Saved entries
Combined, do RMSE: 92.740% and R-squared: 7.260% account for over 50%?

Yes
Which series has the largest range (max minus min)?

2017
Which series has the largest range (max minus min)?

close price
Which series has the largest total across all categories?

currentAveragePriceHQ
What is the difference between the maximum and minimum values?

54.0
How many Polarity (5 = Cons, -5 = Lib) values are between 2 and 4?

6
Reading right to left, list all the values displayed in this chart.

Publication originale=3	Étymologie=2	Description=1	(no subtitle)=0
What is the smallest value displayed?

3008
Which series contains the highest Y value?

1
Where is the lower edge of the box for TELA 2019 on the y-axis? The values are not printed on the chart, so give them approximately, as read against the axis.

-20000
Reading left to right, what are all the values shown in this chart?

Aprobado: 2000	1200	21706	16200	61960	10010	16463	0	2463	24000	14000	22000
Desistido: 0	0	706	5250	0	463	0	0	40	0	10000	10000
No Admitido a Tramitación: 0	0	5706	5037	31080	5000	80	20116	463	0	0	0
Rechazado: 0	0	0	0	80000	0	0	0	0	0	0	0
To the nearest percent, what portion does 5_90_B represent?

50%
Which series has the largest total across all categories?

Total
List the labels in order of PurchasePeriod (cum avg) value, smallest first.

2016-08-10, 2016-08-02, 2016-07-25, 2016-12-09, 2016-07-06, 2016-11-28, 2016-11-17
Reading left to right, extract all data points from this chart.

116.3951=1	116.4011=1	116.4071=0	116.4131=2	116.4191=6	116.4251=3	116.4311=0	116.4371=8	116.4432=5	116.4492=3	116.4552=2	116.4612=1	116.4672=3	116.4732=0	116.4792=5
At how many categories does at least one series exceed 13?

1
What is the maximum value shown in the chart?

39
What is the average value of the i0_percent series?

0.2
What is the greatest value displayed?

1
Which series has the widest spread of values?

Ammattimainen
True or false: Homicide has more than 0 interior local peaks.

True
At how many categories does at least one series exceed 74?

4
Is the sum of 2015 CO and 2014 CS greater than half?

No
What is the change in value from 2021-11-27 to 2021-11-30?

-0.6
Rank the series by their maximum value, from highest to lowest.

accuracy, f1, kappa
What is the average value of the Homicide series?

§ **To do**
Output every one of the items above again, reproducing each line precisely without any change.

§ **Exercise output**
Combined, do RMSE: 92.740% and R-squared: 7.260% account for over 50%?

Yes
Which series has the largest range (max minus min)?

2017
Which series has the largest range (max minus min)?

close price
Which series has the largest total across all categories?

currentAveragePriceHQ
What is the difference between the maximum and minimum values?

54.0
How many Polarity (5 = Cons, -5 = Lib) values are between 2 and 4?

6
Reading right to left, list all the values displayed in this chart.

Publication originale=3	Étymologie=2	Description=1	(no subtitle)=0
What is the smallest value displayed?

3008
Which series contains the highest Y value?

1
Where is the lower edge of the box for TELA 2019 on the y-axis? The values are not printed on the chart, so give them approximately, as read against the axis.

-20000
Reading left to right, what are all the values shown in this chart?

Aprobado: 2000	1200	21706	16200	61960	10010	16463	0	2463	24000	14000	22000
Desistido: 0	0	706	5250	0	463	0	0	40	0	10000	10000
No Admitido a Tramitación: 0	0	5706	5037	31080	5000	80	20116	463	0	0	0
Rechazado: 0	0	0	0	80000	0	0	0	0	0	0	0
To the nearest percent, what portion does 5_90_B represent?

50%
Which series has the largest total across all categories?

Total
List the labels in order of PurchasePeriod (cum avg) value, smallest first.

2016-08-10, 2016-08-02, 2016-07-25, 2016-12-09, 2016-07-06, 2016-11-28, 2016-11-17
Reading left to right, extract all data points from this chart.

116.3951=1	116.4011=1	116.4071=0	116.4131=2	116.4191=6	116.4251=3	116.4311=0	116.4371=8	116.4432=5	116.4492=3	116.4552=2	116.4612=1	116.4672=3	116.4732=0	116.4792=5
At how many categories does at least one series exceed 13?

1
What is the maximum value shown in the chart?

39
What is the average value of the i0_percent series?

0.2
What is the greatest value displayed?

1
Which series has the widest spread of values?

Ammattimainen
True or false: Homicide has more than 0 interior local peaks.

True
At how many categories does at least one series exceed 74?

4
Is the sum of 2015 CO and 2014 CS greater than half?

No
What is the change in value from 2021-11-27 to 2021-11-30?

-0.6
Rank the series by their maximum value, from highest to lowest.

accuracy, f1, kappa
What is the average value of the Homicide series?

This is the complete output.